Oyunun genel akışı bulmaca çöz, bulduğun eşyayı diğer bir nesnede kullan, tehdit geldiğinde de saklan döngüsünde ilerliyor. Etraftaki nesneleri görebilmek için de el fenerinizi açık tutmanız gerekiyor lakin fenerin açık olması tıpkı vakitte yamyamın dikkatini çekmek manasına da geliyor. Ne kadar müddet koşabildiğimizin de bir limiti var bu ortada. Bu barı tükettiğiniz vakit yine dolması için beklemeniz gerekiyor. Yamyam peşinizdeyken koşma barınız tükenirse hapı yuttunuz demektir yani.

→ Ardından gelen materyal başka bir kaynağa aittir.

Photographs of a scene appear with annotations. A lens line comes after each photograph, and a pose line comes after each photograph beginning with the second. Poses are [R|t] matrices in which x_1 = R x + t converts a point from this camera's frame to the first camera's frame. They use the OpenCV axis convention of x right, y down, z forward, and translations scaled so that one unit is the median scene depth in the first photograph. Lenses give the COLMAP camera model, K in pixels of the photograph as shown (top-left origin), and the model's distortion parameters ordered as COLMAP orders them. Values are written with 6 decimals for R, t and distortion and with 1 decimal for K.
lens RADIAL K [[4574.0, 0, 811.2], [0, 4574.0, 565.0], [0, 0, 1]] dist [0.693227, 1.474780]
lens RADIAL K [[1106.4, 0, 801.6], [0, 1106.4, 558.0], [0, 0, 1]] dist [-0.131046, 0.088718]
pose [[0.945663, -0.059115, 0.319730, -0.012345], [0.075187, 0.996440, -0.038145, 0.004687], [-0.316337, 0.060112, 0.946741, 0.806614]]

Oyunu atmosferik açıdan oldukça başarılı buldum. Yamyamla olan karşılaşmalarınız kötülükler getirecek bir sıklıkta olmadığı için sizi sıkmadan diken üstünde tutmayı başarıyor (Yakın periyotta çıkan bir öteki Clock Tower türevi olan Remothered beni bıktırmıştı mesela). Grafikler de girişte bahsettiğim üzere PS1 periyodundan çıkıp gelmiş üzere görünecek biçimde tasarlanmış ve görsel açıdan kaset devrinin o düşük çözünürlüklü ama tekinsiz estetiğini kullanıyor. Çünkü oyunu oynarken found footage üslubu kaygı sinemasına ilişkin bir VHS kaset izliyormuşsunuz havası yakalanmaya çalışılmış. Hatta yamyam size yaklaştıkça ekrandaki karıncalanmalar ve bozulmalar artıyor falan, oyunun hem atmosferine hem de biçimine epeyce uygun bir seçim olmuş bu.
Dönemi övsek de eksilerinden bahsetmek gerekiyor tabi. Mesela karakterin kendi etrafında dönme suratı gereğinden fazla olduğu için pek çok defa kapılardan geçerken etraftaki nesnelere takıldığım, hatta kapıyı ıskaladığım oldu. Bu durum bilhassa kimi kovalamaca sahnelerinde canınızı sıkabiliyor ve aslında kolaylıkla kurtulabileceğiniz bir durumdan cesediniz çıkabiliyor maalesef. Üzerine 180° dönme butonun da olmayışı eklenince yapımcının emelinin oyunculara bilerek bu tank denetimlerin zorluğunu yaşatmak olduğunu düşündüm açıkçası. Ne istendiği tam olarak anlaşılmayan radyo bulmacasında takılmazsanız da oyunun mühleti taş çatlasa 1-1,5 saat kadar sürüyor ayrıyeten. Indie oyunlar için bile hayli kısa bir oyun müddeti bu ve bitirdikten sonra bir üst zorlukta oynamak haricinde tekrar oynamak için bir neden sunmuyor. Keza çoklu sonlar olayı da bir palavra. Oyunda topu topu 2 tane son var ve ikisini de tek oynayışta görebilirsiniz.
Lakin hakkını teslim edeyim, bu kısa dediğim oyun müddeti benim açımdan epeyce keyifli geçti ve birtakım mekanikleri eskimiş olsa da devri ne kadar özlediğimi hatırlattı bana. Ayrıyeten üretimci Selewi PS1 periyodunun görsel estetiğini ve mekaniklerini kusursuz biçimde yansıtmayı başarmış oyuna. Kısa oyun müddeti ve tank denetimlerin vakit zaman yarattığı kahırlar olsa da korktuğum, merak ettiğim, heyecanlandığım, fakat en değerlisi de oynamaya devam etmek istediğim bir oyun oldu Cannibal Abduction. Uygun bir fiyata kıstırırsanız kaçırmamanızı öneririm.